Before you even talk about what and how to implement the intent of a story, you can slice it in a way which will make it “smaller” in scope (and implementation time) by default.
You can do this by turning general terms in the story (aka the “seams”) into more specific examples for the:
Becoming more specific about the customer you are addressing with a story has the potential to narrow its scope. You can initially focus on a specific customer group which gives you a narrower focus for the capabilities you build first.
For example, in the superannuation domain, if you are looking to develop a suite of investment capabilities to help users of your superannuation product build their retirement wealth, you can first target older customers – who will likely be more interested in reducing risk and consolidating their existing funds – and defer any capabilities (or marketing) aimed at younger people who might want to increase risk to maximise returns:
As a personal superannuation customer aged over 55 and with a family I want to reduce the risk in my investment portfolio So that I can protect my retirement wealth
You can also use this technique to slice (be more specific about) user roles such as administrator (e.g. system administrator, project administrator, kanban board administrator). Again, this will allow you to focus on one type of administrator first, create working/shippable product and defer addressing the other types to a later date.
Consider a top level capability: “I want to do my banking online”. Try this – take the general term “do my banking”, and write down all the things you can think of which you do (or might want to) in the banking domain.
As with the customer, becoming more specific about the customer job gives you options to focus on first. In the banking domain, “I want to pay my bills online” is a slice (specific capability) underneath the story “I want to do my banking online”. So are “I want to transfer money online”, “I want to apply for loans online” and “I want to save money online”.
You can get even more specific (i.e. slice further) with each of these. “I want to pay my bills online with BPAY”, “I want to transfer money to my trading account online”, “I want to apply for a chattel mortgage online” or “I want to automatically top up my savings online”.
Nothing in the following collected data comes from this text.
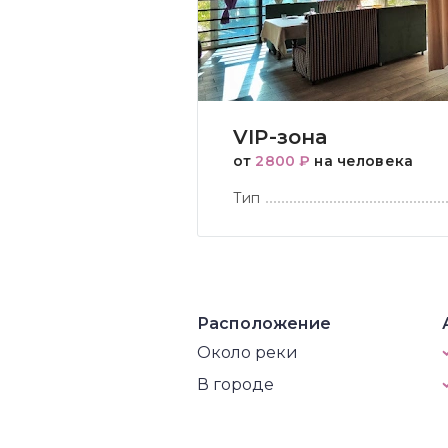
VIP-зона
от
2800 ₽
на человека
Тип
Расположение
Около реки
В городе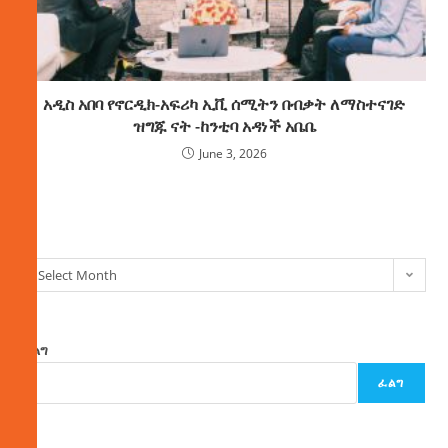
አዲስ አበባ የኖርዲክ-አፍሪካ ኢቪ ሰሚትን በብቃት ለማስተናገድ
ዝግጁ ናት -ከንቲባ አዳነች አቤቤ
June 3, 2026
ክምችት
Select Month
ፈልግ
ፈልግ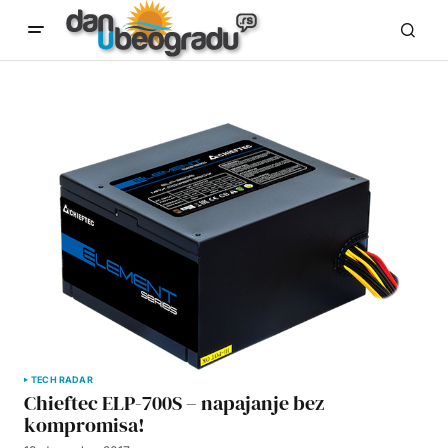
TECH RADAR
Chieftec ELP-700S – napajanje bez
kompromisa!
Regardless of how deep you slice, each of these are independently valuable capabilities which you can focus on first, and defer the rest. Each of them on their own would provide a working product which does something useful for a customer, should you release it to them. Even if you don’t think you want to release only one of these capabilities, developing one of them to a shippable state BEFORE moving onto another creates the possibility of releasing something earlier than if you batch up the capabilities, plus it shows demonstrable progress and enables feedback.